━━━━━ Record set ━━━━━

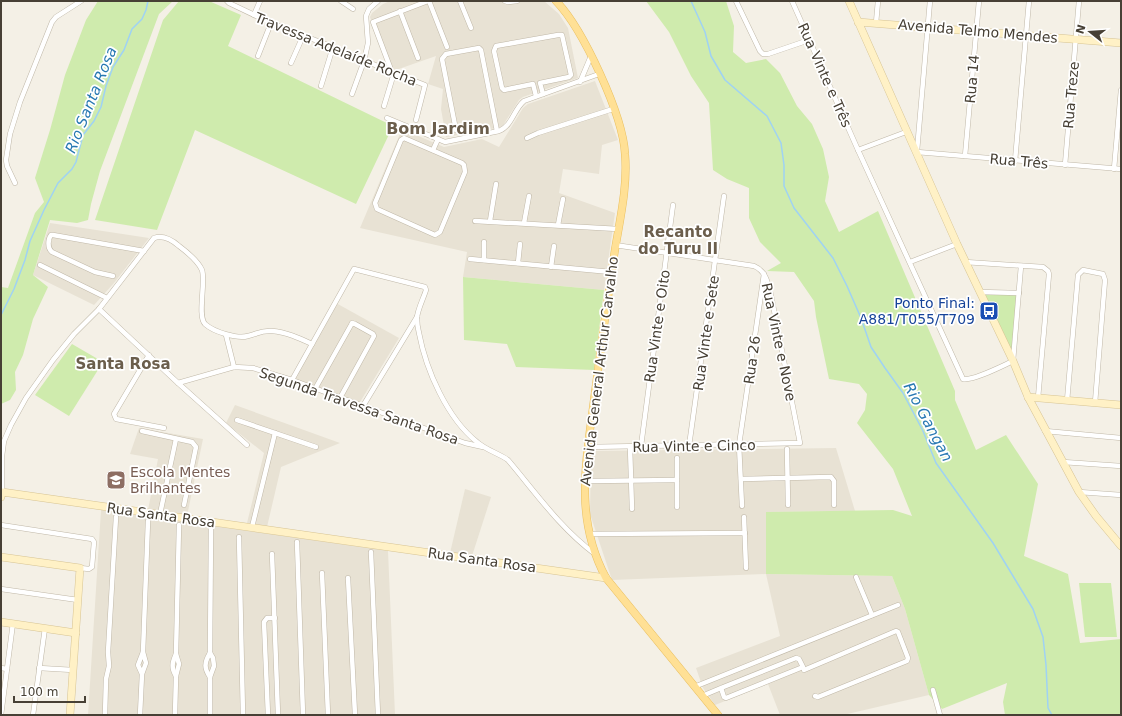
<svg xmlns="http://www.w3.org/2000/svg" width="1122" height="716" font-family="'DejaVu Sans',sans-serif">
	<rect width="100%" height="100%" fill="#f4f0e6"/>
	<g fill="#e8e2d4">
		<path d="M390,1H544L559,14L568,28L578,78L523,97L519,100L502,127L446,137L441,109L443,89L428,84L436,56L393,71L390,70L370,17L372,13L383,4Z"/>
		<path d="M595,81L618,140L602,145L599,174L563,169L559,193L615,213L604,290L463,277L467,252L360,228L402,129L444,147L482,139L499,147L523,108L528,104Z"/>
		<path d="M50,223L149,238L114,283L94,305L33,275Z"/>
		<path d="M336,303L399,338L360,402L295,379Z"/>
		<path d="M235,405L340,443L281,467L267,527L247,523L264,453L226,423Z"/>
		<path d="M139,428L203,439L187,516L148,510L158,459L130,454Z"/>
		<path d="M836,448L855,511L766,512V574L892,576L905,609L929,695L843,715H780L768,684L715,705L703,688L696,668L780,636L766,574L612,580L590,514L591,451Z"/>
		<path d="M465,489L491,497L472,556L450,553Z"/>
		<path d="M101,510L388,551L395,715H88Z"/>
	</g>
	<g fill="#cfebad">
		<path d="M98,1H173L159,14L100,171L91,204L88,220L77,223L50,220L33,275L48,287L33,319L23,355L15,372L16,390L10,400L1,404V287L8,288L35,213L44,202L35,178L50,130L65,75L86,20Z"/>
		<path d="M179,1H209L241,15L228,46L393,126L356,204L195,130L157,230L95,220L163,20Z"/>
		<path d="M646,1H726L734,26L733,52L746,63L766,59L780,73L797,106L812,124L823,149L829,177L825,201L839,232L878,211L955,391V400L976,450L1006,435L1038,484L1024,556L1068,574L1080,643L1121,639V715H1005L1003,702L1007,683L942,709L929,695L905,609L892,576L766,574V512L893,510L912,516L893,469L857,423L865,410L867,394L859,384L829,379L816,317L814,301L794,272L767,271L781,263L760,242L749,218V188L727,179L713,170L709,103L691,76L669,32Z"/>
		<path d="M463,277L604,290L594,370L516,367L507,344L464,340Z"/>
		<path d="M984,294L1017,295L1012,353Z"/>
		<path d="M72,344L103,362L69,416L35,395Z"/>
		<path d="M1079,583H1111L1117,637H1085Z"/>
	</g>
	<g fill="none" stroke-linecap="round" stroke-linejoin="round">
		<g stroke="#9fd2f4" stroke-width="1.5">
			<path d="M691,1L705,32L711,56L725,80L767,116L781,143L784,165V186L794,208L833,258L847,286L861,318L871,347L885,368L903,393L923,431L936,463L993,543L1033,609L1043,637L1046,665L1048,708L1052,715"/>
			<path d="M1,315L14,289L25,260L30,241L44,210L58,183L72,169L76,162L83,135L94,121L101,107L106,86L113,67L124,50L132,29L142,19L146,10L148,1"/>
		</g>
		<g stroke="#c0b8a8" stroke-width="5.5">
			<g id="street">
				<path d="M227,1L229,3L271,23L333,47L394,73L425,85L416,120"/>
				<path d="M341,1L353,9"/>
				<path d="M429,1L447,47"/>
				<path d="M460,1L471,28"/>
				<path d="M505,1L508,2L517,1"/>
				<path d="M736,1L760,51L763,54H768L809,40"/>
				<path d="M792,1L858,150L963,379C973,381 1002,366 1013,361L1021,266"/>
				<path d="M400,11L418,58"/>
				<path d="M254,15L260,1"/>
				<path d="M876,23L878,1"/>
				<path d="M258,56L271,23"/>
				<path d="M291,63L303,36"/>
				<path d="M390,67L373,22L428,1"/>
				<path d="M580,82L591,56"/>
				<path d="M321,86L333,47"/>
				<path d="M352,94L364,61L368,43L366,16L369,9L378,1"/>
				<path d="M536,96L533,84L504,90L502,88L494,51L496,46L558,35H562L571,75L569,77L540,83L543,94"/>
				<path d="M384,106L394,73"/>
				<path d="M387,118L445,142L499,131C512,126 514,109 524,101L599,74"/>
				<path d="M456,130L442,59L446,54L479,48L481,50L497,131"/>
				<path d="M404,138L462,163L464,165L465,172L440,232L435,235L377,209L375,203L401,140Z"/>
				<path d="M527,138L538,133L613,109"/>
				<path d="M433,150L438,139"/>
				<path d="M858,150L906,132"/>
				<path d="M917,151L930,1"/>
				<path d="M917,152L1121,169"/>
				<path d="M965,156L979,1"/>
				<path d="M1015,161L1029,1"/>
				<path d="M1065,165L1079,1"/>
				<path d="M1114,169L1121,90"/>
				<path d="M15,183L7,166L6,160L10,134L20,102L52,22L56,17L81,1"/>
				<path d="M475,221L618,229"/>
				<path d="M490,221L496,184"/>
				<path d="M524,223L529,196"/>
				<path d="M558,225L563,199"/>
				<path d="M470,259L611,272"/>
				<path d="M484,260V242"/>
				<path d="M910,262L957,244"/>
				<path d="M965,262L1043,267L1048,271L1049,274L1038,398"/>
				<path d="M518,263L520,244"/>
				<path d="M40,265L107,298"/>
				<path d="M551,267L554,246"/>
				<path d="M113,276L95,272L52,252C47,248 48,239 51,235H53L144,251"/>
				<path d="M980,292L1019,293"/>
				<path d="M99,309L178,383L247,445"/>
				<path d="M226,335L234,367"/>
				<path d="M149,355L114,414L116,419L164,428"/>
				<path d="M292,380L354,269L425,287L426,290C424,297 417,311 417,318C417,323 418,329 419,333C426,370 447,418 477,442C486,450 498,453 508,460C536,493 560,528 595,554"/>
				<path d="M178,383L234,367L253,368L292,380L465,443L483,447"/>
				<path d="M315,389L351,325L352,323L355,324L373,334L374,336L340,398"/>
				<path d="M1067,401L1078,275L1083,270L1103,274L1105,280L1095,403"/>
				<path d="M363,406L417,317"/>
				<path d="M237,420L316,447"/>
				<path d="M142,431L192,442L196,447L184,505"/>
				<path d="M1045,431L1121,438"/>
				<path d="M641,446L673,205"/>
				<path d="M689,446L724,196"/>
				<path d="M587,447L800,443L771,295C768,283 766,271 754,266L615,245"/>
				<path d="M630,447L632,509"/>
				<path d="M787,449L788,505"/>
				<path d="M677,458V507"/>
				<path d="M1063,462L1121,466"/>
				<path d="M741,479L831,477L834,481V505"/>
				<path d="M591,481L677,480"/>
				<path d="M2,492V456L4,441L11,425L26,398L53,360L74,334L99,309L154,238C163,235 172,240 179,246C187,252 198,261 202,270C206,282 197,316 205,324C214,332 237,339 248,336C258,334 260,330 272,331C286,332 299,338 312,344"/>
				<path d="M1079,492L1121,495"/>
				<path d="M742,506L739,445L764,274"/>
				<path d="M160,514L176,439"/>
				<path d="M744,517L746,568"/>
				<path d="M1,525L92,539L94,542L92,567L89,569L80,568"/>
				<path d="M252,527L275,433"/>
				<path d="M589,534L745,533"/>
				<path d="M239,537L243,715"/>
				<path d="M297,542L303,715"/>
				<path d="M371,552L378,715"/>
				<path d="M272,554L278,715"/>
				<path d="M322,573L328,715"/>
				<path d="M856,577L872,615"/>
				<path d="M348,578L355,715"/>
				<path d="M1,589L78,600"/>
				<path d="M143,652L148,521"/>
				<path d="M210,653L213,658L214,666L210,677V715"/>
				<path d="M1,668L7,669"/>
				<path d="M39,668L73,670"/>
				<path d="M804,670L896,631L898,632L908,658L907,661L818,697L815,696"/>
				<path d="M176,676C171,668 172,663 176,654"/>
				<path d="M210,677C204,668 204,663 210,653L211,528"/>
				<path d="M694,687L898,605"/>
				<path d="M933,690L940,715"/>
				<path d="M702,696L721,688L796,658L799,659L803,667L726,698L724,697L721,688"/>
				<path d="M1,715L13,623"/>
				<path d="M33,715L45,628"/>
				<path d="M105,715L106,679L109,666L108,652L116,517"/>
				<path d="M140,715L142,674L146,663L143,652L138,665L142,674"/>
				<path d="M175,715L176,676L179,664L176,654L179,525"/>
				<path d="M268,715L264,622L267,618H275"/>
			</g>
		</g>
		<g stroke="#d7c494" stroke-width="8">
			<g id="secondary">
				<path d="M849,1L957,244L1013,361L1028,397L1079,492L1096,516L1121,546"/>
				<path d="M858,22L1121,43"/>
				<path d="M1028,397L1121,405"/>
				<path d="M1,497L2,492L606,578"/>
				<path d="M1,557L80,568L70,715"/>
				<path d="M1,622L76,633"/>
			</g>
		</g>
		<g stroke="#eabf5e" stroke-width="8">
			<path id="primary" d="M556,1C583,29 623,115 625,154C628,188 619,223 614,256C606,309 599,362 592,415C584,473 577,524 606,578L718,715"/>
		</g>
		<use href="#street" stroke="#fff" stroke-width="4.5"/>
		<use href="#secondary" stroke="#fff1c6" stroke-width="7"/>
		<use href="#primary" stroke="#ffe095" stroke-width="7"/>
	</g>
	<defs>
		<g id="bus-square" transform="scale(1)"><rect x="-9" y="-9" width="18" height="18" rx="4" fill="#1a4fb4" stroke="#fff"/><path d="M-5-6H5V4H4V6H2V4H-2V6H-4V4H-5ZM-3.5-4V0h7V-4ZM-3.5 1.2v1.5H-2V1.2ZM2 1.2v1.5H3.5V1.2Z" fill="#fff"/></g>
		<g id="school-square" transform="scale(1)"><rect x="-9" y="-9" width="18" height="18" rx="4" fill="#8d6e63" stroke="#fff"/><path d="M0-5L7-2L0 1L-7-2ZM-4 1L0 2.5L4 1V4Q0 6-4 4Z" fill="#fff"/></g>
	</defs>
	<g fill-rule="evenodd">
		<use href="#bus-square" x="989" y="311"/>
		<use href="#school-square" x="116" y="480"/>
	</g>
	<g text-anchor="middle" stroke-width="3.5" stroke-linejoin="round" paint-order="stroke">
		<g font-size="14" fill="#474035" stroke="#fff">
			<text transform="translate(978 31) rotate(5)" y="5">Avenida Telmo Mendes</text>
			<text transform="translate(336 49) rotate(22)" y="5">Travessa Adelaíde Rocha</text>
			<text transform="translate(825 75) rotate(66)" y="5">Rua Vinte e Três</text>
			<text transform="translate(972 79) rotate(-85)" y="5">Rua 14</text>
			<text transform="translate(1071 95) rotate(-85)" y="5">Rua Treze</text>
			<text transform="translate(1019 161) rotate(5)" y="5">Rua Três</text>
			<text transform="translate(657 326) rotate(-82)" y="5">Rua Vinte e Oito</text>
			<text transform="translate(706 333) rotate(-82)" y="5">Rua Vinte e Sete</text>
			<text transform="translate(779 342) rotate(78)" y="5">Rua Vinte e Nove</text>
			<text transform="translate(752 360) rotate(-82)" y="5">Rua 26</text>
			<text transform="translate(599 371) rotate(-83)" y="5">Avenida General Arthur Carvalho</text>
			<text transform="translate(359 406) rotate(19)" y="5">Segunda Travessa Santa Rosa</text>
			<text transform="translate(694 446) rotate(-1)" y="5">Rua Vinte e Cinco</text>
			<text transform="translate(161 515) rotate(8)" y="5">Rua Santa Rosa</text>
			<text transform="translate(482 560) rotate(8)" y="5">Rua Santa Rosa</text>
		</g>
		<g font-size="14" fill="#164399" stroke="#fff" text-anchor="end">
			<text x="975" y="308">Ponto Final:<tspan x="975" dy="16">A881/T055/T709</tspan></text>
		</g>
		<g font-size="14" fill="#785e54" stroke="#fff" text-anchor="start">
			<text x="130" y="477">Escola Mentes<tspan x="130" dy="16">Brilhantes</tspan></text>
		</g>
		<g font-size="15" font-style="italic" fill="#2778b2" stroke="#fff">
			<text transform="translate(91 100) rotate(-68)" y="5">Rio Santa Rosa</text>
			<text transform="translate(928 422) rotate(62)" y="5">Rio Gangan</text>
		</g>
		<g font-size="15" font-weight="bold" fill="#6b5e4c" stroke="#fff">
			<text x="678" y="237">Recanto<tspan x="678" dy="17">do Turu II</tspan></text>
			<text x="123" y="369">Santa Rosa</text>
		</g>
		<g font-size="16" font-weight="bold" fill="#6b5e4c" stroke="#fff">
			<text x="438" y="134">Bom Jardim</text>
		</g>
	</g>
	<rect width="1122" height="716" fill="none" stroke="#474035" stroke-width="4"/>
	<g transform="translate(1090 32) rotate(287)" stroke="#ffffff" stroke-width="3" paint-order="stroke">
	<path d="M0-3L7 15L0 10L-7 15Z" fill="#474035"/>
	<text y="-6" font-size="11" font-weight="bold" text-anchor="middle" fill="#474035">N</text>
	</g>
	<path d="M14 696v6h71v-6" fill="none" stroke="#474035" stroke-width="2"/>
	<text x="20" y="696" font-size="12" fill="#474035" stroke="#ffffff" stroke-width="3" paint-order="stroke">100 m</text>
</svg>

━━━━━

What to do
What lines in the data above contain the word "round"? Copy them all.

Solution to this exercise
	<g fill="none" stroke-linecap="round" stroke-linejoin="round">
	<g text-anchor="middle" stroke-width="3.5" stroke-linejoin="round" paint-order="stroke">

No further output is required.